Dataset entries
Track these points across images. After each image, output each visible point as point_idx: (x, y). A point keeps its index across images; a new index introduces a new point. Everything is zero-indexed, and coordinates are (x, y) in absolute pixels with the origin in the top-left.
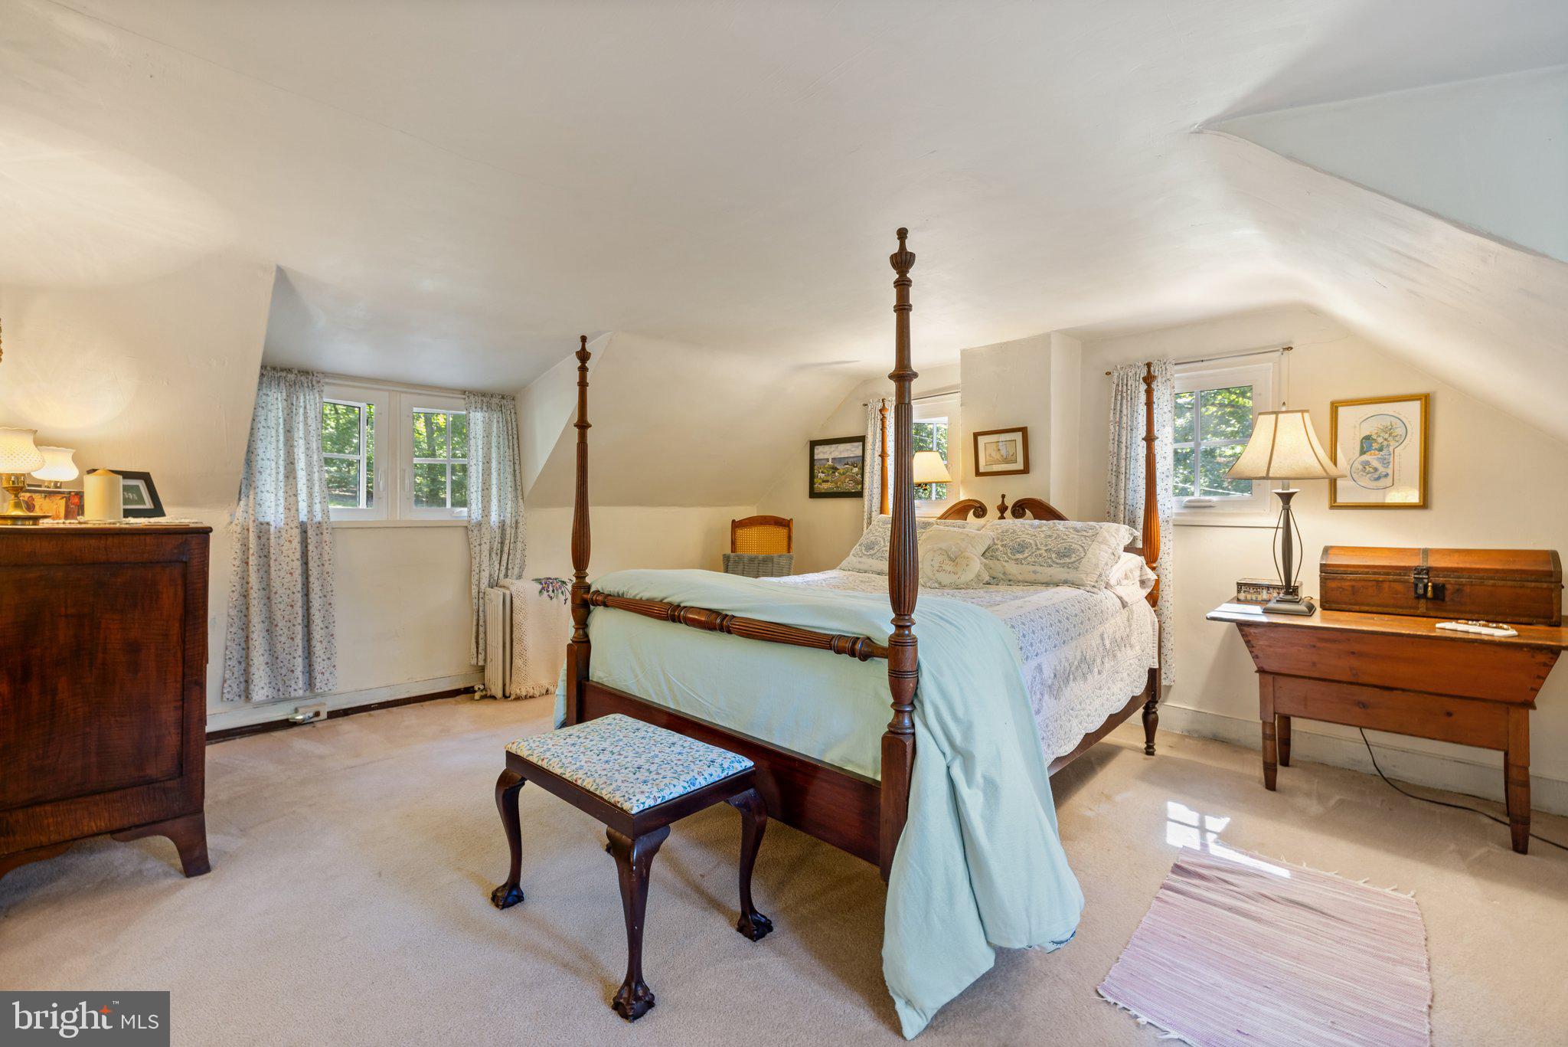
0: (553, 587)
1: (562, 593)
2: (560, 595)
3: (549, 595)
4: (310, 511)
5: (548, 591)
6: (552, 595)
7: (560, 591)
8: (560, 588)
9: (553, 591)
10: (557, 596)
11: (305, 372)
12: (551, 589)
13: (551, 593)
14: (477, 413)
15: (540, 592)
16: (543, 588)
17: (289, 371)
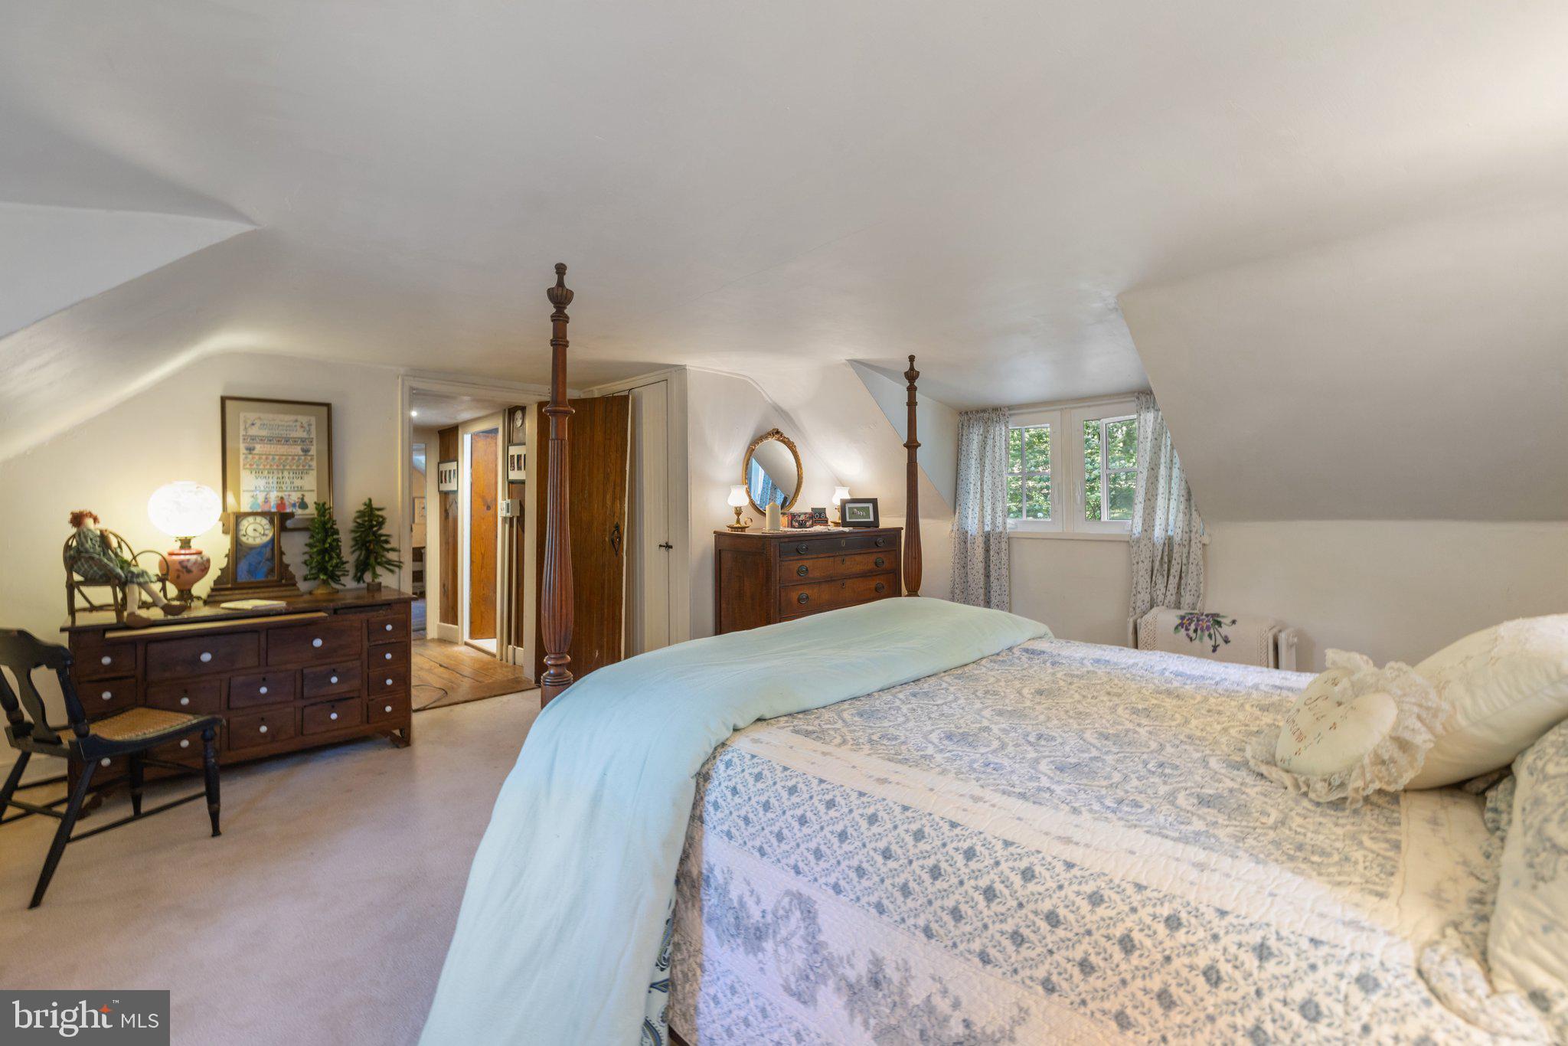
0: (1197, 625)
1: (1210, 636)
2: (1206, 638)
3: (1188, 635)
4: (993, 523)
5: (1187, 629)
6: (1193, 635)
7: (1207, 633)
8: (1208, 628)
9: (1195, 631)
10: (1201, 639)
11: (996, 409)
12: (1193, 627)
13: (1191, 632)
14: (1149, 414)
15: (1176, 628)
16: (1181, 625)
17: (984, 411)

> Task directions
Please rewrite all the items above with "top-left" replaced by "upper-left" and everything else unchanged, leaving out the pictures.

> Task answer
Track these points across images. After each image, output each visible point as point_idx: (x, y). A point keeps its index across images; a new index introduces a new point. Everything is zero-indexed, and coordinates are (x, y) in absolute pixels with the origin in the upper-left.
0: (553, 587)
1: (562, 593)
2: (560, 595)
3: (549, 595)
4: (310, 511)
5: (548, 591)
6: (552, 595)
7: (560, 591)
8: (560, 588)
9: (553, 591)
10: (557, 596)
11: (305, 372)
12: (551, 589)
13: (551, 593)
14: (477, 413)
15: (540, 592)
16: (543, 588)
17: (289, 371)
0: (1197, 625)
1: (1210, 636)
2: (1206, 638)
3: (1188, 635)
4: (993, 523)
5: (1187, 629)
6: (1193, 635)
7: (1207, 633)
8: (1208, 628)
9: (1195, 631)
10: (1201, 639)
11: (996, 409)
12: (1193, 627)
13: (1191, 632)
14: (1149, 414)
15: (1176, 628)
16: (1181, 625)
17: (984, 411)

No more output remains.